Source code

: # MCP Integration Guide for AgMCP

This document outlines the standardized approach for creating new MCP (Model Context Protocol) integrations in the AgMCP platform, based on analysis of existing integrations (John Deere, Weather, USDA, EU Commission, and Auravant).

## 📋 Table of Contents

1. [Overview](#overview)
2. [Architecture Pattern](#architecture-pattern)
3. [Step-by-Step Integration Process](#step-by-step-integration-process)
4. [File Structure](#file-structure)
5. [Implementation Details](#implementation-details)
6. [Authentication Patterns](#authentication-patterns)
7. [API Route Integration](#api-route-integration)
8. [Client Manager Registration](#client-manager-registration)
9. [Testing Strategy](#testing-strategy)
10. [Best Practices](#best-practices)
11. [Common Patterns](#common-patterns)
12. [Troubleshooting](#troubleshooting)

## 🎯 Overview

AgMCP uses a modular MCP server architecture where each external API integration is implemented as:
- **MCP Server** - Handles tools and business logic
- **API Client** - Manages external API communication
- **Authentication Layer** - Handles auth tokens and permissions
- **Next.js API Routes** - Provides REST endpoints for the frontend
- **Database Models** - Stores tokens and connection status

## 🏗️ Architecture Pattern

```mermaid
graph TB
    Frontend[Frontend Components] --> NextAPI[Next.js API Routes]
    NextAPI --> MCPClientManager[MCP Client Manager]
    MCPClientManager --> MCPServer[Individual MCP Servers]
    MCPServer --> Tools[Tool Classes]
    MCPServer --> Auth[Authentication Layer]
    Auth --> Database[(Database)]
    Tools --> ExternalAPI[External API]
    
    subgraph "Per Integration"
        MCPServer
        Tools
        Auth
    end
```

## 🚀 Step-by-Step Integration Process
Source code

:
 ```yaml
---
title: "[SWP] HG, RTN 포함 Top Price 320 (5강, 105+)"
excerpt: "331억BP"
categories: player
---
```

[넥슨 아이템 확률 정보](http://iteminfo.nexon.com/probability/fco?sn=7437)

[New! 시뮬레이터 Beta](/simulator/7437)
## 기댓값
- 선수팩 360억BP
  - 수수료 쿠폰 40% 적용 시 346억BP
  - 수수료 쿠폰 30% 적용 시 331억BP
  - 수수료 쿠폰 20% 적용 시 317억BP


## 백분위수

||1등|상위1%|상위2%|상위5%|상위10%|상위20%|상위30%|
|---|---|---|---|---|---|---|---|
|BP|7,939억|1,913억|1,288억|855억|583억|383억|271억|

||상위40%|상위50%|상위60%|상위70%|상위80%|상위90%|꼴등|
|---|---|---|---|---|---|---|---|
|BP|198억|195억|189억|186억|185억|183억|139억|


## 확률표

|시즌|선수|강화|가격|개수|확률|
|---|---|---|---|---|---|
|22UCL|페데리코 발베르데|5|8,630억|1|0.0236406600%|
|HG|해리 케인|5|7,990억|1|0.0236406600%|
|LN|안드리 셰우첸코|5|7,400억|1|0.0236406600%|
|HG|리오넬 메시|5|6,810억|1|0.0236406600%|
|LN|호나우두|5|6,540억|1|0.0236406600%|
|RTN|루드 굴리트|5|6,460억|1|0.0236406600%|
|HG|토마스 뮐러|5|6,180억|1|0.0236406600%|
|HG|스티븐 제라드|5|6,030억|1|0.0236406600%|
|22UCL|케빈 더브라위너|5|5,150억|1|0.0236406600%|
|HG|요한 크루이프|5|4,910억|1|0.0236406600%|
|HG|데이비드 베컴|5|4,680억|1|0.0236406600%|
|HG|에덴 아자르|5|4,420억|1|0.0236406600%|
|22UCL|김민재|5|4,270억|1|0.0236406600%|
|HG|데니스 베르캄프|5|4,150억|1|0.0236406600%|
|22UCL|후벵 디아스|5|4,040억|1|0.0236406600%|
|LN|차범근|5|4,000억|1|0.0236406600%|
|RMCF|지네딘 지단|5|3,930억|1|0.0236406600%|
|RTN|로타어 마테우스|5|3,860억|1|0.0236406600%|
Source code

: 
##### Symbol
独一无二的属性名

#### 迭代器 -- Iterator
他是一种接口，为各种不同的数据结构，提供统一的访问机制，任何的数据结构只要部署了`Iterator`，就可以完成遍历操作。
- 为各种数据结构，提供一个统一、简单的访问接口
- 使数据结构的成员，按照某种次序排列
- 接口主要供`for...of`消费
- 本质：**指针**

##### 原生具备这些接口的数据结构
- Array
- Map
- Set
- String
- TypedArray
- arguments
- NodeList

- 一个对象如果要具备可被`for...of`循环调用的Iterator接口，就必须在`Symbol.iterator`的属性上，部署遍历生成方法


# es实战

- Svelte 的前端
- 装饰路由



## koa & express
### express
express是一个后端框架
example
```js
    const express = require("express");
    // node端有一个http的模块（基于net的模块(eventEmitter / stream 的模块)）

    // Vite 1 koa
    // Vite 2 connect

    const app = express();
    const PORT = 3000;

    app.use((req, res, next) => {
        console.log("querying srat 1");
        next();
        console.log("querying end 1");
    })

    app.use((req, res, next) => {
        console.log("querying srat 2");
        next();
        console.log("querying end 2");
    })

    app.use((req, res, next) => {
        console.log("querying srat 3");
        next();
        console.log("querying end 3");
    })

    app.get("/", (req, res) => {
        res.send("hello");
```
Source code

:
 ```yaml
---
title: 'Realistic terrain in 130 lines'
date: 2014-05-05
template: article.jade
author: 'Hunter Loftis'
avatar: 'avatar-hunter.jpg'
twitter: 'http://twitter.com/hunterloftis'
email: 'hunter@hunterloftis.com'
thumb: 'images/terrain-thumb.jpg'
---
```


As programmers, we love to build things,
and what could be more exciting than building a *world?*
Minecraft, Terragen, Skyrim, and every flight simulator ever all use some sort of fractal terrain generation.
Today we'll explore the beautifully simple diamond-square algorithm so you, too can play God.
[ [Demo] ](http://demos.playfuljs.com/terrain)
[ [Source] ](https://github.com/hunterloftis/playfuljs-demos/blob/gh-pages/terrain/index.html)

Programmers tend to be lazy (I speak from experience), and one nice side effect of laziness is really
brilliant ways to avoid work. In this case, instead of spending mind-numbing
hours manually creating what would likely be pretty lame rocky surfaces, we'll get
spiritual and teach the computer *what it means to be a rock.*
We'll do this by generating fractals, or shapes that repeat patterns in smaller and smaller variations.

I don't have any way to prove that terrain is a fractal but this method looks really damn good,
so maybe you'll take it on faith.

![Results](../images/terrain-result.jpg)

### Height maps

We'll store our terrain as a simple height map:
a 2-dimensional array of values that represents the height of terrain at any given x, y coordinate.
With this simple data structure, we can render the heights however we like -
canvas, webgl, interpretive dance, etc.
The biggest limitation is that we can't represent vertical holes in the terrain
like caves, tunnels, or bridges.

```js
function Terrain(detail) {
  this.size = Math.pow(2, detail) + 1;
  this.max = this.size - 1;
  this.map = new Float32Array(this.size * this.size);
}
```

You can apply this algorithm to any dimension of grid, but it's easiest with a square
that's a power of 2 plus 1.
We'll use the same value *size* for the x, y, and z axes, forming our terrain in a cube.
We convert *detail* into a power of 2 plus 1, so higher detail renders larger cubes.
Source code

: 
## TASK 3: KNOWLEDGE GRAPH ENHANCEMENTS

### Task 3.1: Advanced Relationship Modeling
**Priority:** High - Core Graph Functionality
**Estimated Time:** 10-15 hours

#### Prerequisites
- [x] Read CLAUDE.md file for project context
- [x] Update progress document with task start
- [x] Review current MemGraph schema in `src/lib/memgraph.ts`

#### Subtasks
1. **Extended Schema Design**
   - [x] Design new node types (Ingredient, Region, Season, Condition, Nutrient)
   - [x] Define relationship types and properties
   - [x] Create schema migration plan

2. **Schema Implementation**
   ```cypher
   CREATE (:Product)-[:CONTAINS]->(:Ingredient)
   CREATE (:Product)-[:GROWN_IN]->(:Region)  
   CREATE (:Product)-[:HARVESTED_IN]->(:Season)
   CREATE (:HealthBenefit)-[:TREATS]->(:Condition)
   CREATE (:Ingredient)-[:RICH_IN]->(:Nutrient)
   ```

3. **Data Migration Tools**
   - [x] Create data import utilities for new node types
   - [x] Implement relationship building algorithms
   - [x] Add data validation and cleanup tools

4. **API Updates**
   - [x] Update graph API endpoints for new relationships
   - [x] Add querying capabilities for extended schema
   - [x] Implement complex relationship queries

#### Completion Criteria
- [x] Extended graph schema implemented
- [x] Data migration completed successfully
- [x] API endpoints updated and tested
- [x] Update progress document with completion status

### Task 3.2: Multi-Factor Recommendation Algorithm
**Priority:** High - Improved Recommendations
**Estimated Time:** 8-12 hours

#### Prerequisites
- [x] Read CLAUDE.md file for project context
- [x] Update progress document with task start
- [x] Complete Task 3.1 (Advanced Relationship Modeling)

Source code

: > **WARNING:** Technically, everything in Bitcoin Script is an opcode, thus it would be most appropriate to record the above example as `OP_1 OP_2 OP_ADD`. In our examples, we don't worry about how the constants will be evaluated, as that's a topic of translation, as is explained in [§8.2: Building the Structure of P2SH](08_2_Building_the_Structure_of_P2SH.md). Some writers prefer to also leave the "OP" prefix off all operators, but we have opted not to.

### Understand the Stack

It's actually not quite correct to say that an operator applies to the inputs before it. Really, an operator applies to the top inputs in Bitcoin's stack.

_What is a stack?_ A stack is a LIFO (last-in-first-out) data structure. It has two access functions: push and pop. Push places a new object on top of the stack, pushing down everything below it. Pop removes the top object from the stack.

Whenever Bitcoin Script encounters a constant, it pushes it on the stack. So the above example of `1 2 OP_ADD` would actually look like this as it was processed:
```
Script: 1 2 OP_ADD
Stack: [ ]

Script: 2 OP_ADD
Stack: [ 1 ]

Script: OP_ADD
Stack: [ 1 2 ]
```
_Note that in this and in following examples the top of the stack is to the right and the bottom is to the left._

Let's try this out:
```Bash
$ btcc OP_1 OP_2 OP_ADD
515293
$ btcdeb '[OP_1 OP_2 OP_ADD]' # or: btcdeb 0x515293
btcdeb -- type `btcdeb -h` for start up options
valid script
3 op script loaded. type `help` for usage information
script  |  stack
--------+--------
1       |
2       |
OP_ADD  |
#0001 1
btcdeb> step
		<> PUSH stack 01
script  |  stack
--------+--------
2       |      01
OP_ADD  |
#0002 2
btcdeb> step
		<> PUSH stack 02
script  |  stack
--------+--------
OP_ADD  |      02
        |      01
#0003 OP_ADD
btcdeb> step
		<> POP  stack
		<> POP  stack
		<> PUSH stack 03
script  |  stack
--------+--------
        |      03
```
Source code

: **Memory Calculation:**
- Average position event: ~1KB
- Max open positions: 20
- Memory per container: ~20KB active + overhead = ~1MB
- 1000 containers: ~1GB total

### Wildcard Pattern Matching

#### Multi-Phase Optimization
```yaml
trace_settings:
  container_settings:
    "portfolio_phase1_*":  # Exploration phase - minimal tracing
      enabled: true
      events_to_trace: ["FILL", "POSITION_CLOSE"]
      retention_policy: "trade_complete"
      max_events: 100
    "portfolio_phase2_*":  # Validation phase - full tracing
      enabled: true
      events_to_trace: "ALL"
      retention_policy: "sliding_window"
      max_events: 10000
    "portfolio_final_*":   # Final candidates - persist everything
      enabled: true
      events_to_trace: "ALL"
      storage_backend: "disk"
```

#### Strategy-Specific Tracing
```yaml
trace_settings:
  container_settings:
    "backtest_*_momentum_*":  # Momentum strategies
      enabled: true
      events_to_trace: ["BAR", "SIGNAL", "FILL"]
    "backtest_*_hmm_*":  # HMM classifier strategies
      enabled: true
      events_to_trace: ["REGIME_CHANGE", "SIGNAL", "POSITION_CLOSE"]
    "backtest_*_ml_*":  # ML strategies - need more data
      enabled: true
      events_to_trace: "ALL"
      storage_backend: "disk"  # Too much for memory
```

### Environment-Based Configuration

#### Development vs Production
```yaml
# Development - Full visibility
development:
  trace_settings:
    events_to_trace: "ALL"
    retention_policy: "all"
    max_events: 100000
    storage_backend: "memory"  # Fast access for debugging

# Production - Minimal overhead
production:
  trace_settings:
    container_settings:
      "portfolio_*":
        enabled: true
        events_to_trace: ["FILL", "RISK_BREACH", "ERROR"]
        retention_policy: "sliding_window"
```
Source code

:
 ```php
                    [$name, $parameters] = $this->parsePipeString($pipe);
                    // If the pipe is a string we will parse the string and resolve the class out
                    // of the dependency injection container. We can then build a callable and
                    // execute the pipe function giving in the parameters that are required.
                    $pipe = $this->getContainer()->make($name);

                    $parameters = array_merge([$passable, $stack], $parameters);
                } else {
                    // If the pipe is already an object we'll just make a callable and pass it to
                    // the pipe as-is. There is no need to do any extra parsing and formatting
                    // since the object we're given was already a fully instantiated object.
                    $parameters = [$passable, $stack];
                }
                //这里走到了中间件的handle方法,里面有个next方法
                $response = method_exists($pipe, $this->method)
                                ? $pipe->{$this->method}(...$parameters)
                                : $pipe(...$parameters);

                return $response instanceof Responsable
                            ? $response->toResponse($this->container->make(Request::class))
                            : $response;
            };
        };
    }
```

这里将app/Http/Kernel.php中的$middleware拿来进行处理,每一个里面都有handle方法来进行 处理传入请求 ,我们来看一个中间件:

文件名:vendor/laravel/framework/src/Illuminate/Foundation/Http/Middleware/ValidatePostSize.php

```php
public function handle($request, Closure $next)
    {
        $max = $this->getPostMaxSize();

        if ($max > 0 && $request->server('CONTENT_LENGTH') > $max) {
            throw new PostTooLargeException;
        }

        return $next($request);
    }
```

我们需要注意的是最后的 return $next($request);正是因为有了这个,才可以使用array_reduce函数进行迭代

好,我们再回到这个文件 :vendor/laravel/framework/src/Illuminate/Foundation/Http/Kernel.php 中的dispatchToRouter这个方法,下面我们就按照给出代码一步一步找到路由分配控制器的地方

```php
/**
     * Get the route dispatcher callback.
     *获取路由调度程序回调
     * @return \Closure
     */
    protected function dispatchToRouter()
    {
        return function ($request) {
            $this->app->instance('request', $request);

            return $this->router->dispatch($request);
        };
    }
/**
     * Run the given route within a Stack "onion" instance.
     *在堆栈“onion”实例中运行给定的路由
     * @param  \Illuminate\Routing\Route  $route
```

============================================================

**Aim of the task:**
Show all lines from the records above where the word "make" occurs.

**Written response:**
                    $pipe = $this->getContainer()->make($name);
                    // If the pipe is already an object we'll just make a callable and pass it to
                            ? $response->toResponse($this->container->make(Request::class))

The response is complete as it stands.